Я замолчал, пытаясь угадать ее реакцию на озвученную сумму. Но на нее она не произвела никакого впечатления, во всяком случае, так мне показалось.
- Это большие деньги. - спокойно сказала она. - Надо полагать, что и объем работы будет немаленький. И что же необходимо сделать за такие деньжищи?
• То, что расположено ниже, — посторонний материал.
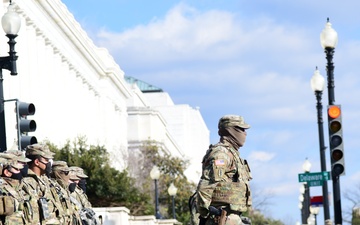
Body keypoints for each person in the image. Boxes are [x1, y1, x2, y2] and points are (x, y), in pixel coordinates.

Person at [196, 115, 253, 225]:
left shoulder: (233, 154)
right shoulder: (221, 154)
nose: (245, 133)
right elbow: (206, 186)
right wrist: (206, 215)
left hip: (232, 217)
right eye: (241, 129)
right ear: (230, 130)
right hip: (220, 218)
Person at [23, 143, 64, 224]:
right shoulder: (26, 183)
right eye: (46, 160)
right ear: (37, 162)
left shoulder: (46, 180)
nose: (49, 163)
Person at [0, 153, 31, 224]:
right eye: (17, 169)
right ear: (7, 172)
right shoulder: (2, 189)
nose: (20, 172)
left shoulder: (19, 187)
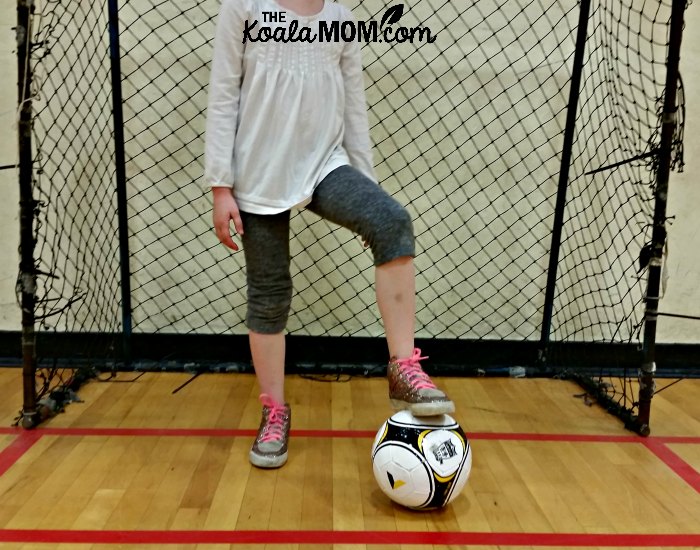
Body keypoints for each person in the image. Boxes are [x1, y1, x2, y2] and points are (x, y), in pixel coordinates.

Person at [204, 0, 454, 469]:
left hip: (324, 164)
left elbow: (354, 110)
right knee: (270, 294)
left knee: (390, 220)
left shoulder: (340, 19)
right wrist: (221, 186)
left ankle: (403, 367)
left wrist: (366, 193)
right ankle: (274, 411)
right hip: (258, 174)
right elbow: (223, 96)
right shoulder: (243, 8)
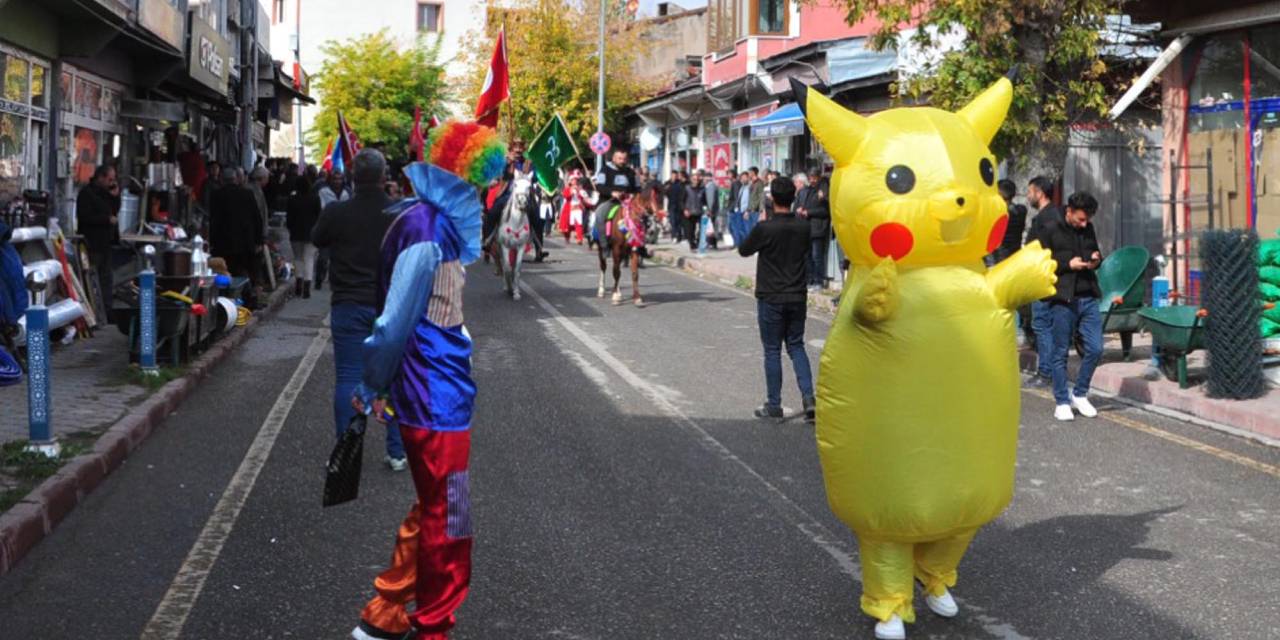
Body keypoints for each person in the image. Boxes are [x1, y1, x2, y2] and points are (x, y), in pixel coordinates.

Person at [348, 123, 502, 640]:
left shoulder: (428, 222)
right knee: (450, 515)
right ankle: (433, 624)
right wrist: (373, 384)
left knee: (433, 505)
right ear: (464, 177)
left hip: (440, 393)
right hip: (433, 398)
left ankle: (385, 611)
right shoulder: (427, 230)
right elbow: (393, 323)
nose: (481, 195)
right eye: (479, 183)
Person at [311, 150, 406, 471]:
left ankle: (346, 456)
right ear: (383, 178)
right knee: (392, 379)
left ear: (352, 175)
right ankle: (395, 452)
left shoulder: (337, 212)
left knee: (349, 378)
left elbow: (317, 238)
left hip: (349, 304)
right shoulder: (398, 214)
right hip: (390, 307)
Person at [737, 177, 815, 422]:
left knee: (772, 350)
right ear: (793, 198)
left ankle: (774, 404)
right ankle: (809, 398)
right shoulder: (804, 226)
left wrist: (760, 224)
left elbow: (744, 249)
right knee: (796, 345)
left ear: (772, 199)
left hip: (771, 295)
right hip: (797, 295)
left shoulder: (765, 228)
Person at [1044, 191, 1103, 422]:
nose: (1084, 223)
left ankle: (1079, 393)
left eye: (1087, 219)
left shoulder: (1088, 227)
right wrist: (1067, 264)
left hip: (1088, 295)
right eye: (1080, 219)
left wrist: (1096, 259)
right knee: (1060, 352)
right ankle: (1061, 401)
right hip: (1063, 299)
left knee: (1096, 348)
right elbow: (1040, 261)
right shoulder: (1050, 228)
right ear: (1069, 211)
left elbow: (1094, 251)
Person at [1024, 176, 1061, 387]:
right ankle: (1053, 370)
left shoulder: (1042, 220)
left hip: (1043, 278)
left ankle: (1045, 372)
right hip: (1058, 278)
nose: (1028, 196)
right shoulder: (1058, 215)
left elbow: (1034, 250)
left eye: (1030, 192)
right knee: (1053, 327)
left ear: (1039, 193)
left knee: (1042, 325)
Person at [76, 165, 120, 314]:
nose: (111, 183)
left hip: (106, 242)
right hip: (93, 242)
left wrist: (115, 196)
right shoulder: (86, 194)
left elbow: (115, 210)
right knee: (93, 278)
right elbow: (85, 217)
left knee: (106, 277)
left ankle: (107, 310)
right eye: (109, 179)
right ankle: (94, 310)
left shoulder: (106, 194)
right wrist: (106, 220)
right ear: (100, 177)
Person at [208, 168, 263, 286]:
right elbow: (257, 218)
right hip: (246, 240)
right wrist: (259, 241)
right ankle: (247, 294)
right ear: (236, 179)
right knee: (244, 268)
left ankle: (229, 293)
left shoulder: (217, 195)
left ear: (222, 180)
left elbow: (214, 219)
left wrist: (211, 240)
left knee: (225, 269)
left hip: (223, 240)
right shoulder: (247, 193)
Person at [287, 176, 322, 298]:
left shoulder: (292, 199)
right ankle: (307, 287)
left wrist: (290, 228)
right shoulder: (315, 199)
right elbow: (319, 216)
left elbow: (289, 218)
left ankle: (298, 283)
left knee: (298, 258)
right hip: (311, 234)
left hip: (296, 233)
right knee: (309, 259)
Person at [316, 169, 350, 290]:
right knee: (323, 258)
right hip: (327, 229)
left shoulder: (347, 192)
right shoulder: (323, 191)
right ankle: (319, 278)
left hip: (342, 230)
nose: (337, 181)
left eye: (340, 179)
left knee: (340, 258)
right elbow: (320, 209)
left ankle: (338, 281)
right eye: (335, 179)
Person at [802, 169, 831, 290]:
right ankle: (810, 279)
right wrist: (802, 210)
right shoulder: (810, 190)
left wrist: (808, 212)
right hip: (808, 227)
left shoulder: (823, 189)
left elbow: (825, 211)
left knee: (816, 256)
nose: (812, 180)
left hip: (818, 227)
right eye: (810, 177)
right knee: (808, 255)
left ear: (819, 177)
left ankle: (819, 281)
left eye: (814, 178)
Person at [683, 171, 706, 254]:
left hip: (700, 211)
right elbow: (682, 200)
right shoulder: (687, 188)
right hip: (690, 212)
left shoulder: (702, 189)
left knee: (701, 229)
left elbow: (705, 201)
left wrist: (706, 210)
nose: (695, 181)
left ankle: (698, 242)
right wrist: (685, 209)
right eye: (694, 179)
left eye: (697, 179)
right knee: (690, 230)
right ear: (691, 180)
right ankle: (692, 245)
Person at [665, 170, 686, 243]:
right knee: (672, 221)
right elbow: (664, 193)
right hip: (671, 205)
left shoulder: (680, 183)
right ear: (671, 176)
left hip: (679, 205)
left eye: (675, 176)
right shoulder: (667, 183)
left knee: (679, 222)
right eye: (673, 176)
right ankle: (674, 236)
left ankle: (679, 236)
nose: (674, 177)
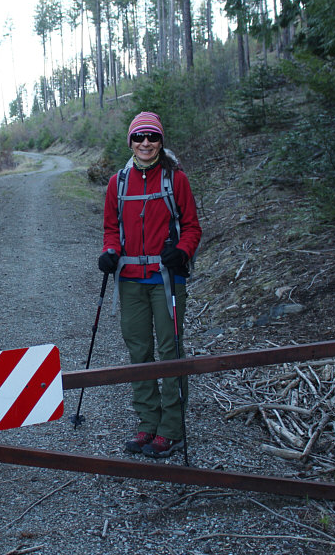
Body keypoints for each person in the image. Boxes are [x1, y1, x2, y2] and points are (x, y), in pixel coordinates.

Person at [98, 111, 203, 458]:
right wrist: (110, 252)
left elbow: (192, 227)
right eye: (139, 137)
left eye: (152, 137)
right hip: (129, 280)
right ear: (130, 141)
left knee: (170, 350)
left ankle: (172, 430)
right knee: (139, 353)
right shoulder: (118, 182)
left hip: (166, 279)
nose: (146, 143)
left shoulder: (176, 179)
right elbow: (112, 229)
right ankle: (148, 423)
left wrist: (182, 251)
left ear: (161, 141)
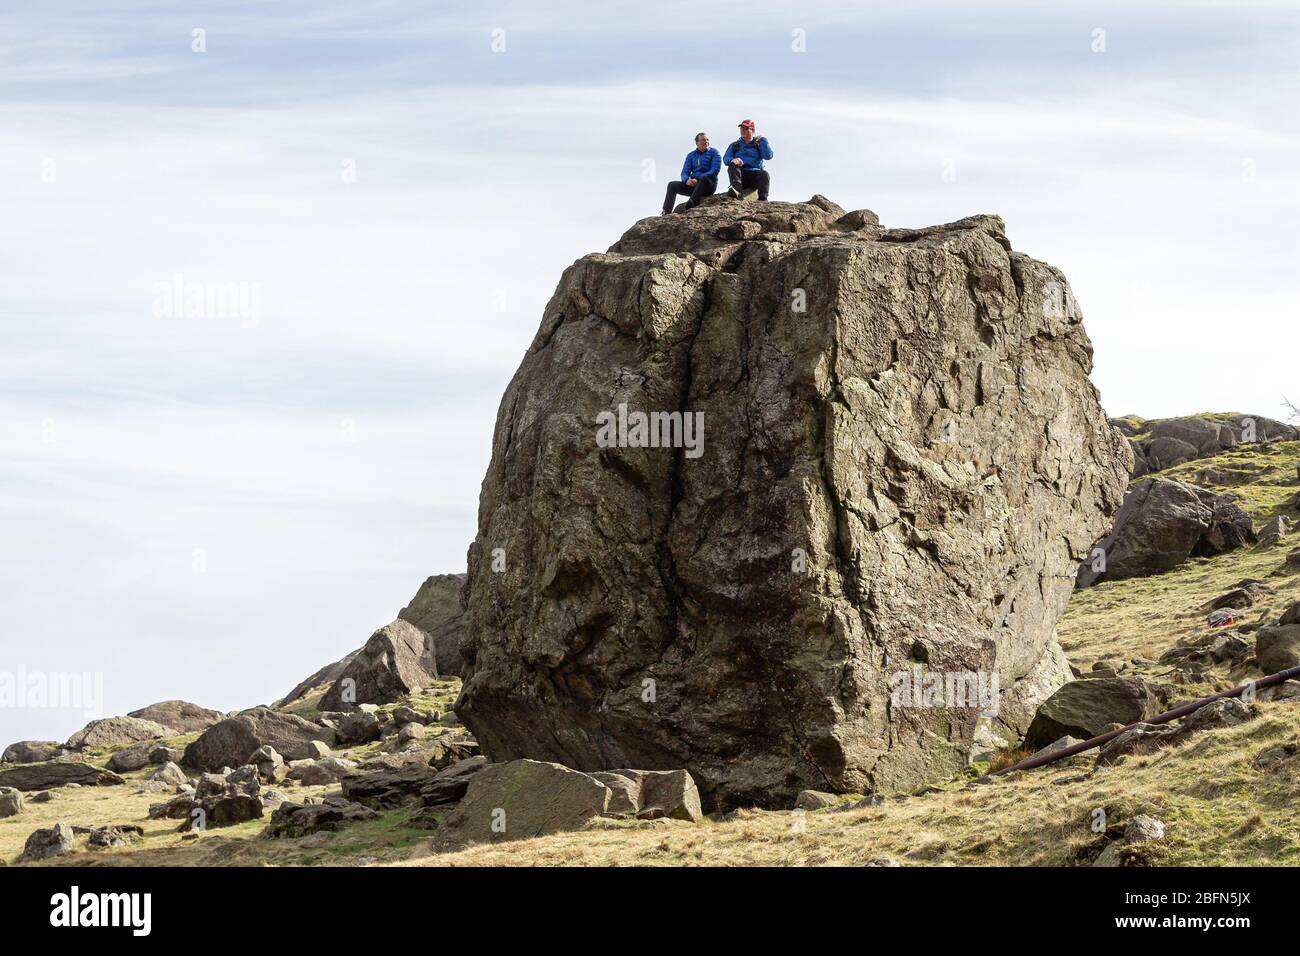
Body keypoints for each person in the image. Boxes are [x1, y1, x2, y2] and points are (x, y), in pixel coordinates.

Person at [662, 132, 721, 214]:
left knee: (703, 178)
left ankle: (692, 202)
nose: (706, 142)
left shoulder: (715, 152)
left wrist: (698, 178)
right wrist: (687, 180)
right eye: (703, 140)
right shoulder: (691, 155)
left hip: (708, 185)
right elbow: (684, 172)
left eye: (707, 140)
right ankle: (666, 211)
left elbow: (715, 170)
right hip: (694, 185)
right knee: (672, 185)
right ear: (697, 143)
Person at [722, 119, 773, 200]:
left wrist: (763, 141)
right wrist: (733, 160)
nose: (742, 130)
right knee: (733, 164)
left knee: (765, 174)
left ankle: (763, 199)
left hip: (754, 176)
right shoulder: (735, 145)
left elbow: (768, 156)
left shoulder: (759, 143)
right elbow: (725, 159)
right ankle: (737, 191)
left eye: (746, 128)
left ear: (752, 130)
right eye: (741, 128)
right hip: (740, 177)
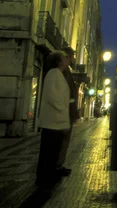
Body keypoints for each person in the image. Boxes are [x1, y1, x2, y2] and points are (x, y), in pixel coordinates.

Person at [36, 50, 71, 187]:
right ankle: (44, 178)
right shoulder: (53, 74)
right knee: (48, 152)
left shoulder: (58, 74)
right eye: (65, 57)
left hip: (56, 121)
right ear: (59, 61)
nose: (68, 59)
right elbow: (52, 96)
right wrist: (62, 108)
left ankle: (49, 175)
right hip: (53, 121)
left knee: (53, 151)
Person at [56, 47, 79, 176]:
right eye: (71, 57)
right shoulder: (62, 72)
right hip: (65, 112)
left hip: (67, 111)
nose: (72, 59)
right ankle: (57, 165)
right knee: (63, 139)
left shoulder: (66, 71)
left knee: (64, 140)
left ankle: (59, 164)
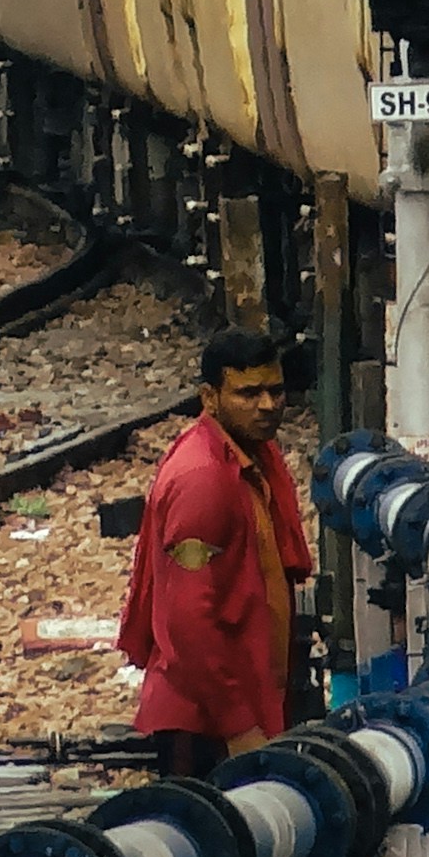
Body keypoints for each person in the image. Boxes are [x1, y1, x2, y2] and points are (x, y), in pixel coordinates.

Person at [118, 326, 311, 776]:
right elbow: (189, 621)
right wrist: (239, 727)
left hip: (233, 705)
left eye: (275, 390)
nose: (267, 405)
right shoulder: (204, 479)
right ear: (210, 397)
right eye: (248, 393)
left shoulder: (251, 456)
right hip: (205, 725)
- Работа не на один месяц, - согласился я - Нужно автоматизировать всю нашу бухгалтерию, в том числе складской учет и прежде всего занести в компьютер номенклатуру с остатками и ценами. Ты сказала, что мы неплохо сработались. Теперь мы можем продолжить совместную работу, плюс нам неплохо заплатят. Думаю, что тебе сейчас совсем не помешает дополнительный заработок. Ну так что ты об этом думаешь?
Катя старательно разглядывала клеенку на столе и молчала. Наконец я не выдержал:
- Если тебя что-то смущает, скажи прямо.
Она спросила:
- Значит, это твой отец предлагает мне эту работу? И это он определил сумму оплаты?
- Я, кажется, уже сказал об этом, к чему переспрашивать?
- Просто странно, почему он не поговорил со мной об этом сам.